WHAT YOU HAVE TO DO: Where in the data does the word "these" appear? Find those lines and copy them.

Collected data entries:
# # # #

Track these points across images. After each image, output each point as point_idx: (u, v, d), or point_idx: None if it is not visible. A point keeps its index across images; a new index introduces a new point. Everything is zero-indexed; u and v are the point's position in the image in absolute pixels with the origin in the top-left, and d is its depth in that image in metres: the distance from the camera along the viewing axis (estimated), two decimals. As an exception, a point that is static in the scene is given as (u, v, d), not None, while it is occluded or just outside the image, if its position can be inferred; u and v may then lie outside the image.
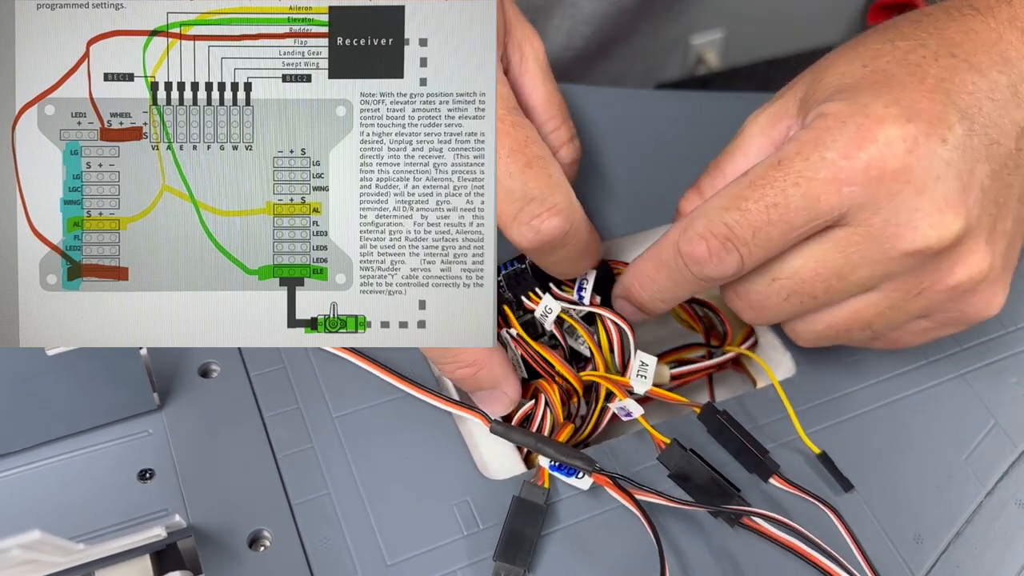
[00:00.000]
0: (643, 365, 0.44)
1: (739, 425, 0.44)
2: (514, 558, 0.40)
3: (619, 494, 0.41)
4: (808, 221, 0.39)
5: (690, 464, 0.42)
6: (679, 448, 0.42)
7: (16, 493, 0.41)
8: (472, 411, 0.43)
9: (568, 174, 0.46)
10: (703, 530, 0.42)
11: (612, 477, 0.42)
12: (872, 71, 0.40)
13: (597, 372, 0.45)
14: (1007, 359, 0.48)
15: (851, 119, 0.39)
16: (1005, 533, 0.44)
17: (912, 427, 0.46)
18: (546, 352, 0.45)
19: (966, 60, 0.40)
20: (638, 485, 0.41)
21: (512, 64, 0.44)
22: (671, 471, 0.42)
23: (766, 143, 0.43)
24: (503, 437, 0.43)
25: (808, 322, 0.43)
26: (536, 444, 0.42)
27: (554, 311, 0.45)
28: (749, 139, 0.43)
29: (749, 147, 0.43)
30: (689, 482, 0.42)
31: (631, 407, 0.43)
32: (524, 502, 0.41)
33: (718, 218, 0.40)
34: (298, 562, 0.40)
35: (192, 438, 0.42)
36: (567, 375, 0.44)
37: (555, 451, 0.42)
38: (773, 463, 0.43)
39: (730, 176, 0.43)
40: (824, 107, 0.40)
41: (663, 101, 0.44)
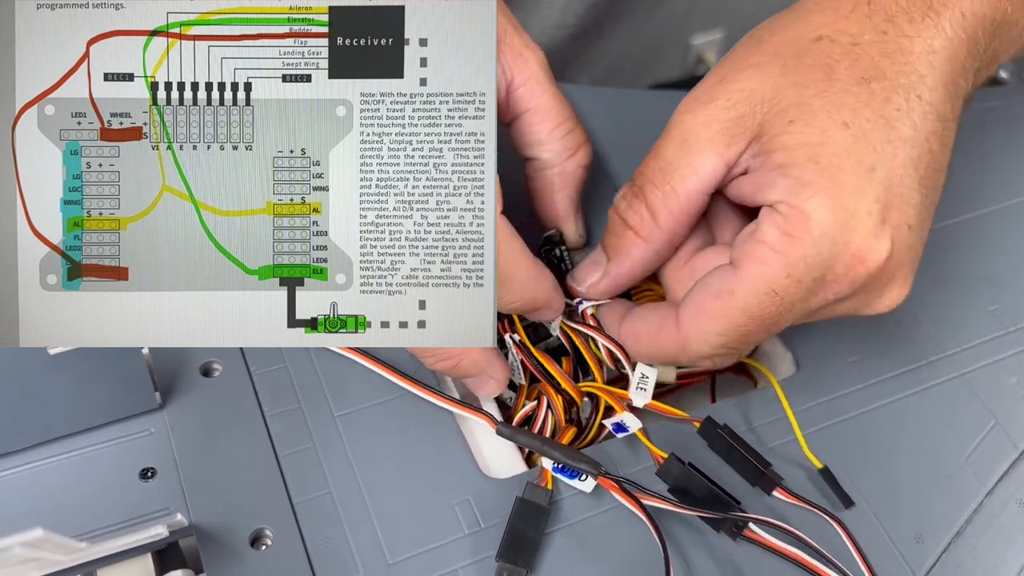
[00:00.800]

# # # #

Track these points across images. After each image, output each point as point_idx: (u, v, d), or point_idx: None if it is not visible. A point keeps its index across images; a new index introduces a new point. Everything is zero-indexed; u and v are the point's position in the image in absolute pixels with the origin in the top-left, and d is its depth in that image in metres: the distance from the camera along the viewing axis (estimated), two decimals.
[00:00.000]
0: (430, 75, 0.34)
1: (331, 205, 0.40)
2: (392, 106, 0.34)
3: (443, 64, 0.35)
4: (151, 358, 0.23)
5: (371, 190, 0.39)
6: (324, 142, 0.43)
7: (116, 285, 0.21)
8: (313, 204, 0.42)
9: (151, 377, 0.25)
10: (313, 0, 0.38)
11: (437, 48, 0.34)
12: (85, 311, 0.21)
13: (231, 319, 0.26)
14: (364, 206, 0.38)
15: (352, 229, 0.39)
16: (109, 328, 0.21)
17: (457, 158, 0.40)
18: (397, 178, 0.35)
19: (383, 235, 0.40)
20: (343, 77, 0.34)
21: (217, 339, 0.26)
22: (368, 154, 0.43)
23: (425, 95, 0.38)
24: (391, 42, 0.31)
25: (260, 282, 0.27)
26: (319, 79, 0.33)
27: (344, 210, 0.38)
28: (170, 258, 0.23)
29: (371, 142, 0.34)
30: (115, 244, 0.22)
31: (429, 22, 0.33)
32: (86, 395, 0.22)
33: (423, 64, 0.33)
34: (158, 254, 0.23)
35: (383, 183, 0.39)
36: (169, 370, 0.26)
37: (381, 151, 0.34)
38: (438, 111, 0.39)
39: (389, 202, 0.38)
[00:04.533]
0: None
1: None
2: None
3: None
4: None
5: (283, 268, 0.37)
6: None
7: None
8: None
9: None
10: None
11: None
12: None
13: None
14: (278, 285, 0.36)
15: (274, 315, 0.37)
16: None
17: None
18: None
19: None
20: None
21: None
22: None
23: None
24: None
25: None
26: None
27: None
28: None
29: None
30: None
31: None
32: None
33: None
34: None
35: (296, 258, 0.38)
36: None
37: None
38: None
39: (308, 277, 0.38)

# # # #

EXERCISE RESULT:
Track these points across images. After each image, output each point as point_idx: (u, v, d), or point_idx: None if it is not visible. A point keeps its index across images; a new index introduces a new point. Everything is zero-indexed; u and v are the point's position in the image in absolute pixels with the origin in the top-left, and d is its depth in that image in metres: the distance from the camera along the viewing axis (estimated), two decimals. As an exception, a point that is static in the scene is given as (u, v, d), not None, while it is occluded or just outside the image, if its position can be inferred; u and v may then lie outside the image.
Track these points across images. After each image, output each point as point_idx: (u, v, d), or point_idx: None if it is not visible. A point keeps its index across images; a new index introduces a new point. Everything is zero-indexed; u and v are the point's position in the image in absolute pixels with the origin in the top-left, and d is its depth in that image in metres: the distance from the camera along the viewing axis (estimated), two decimals.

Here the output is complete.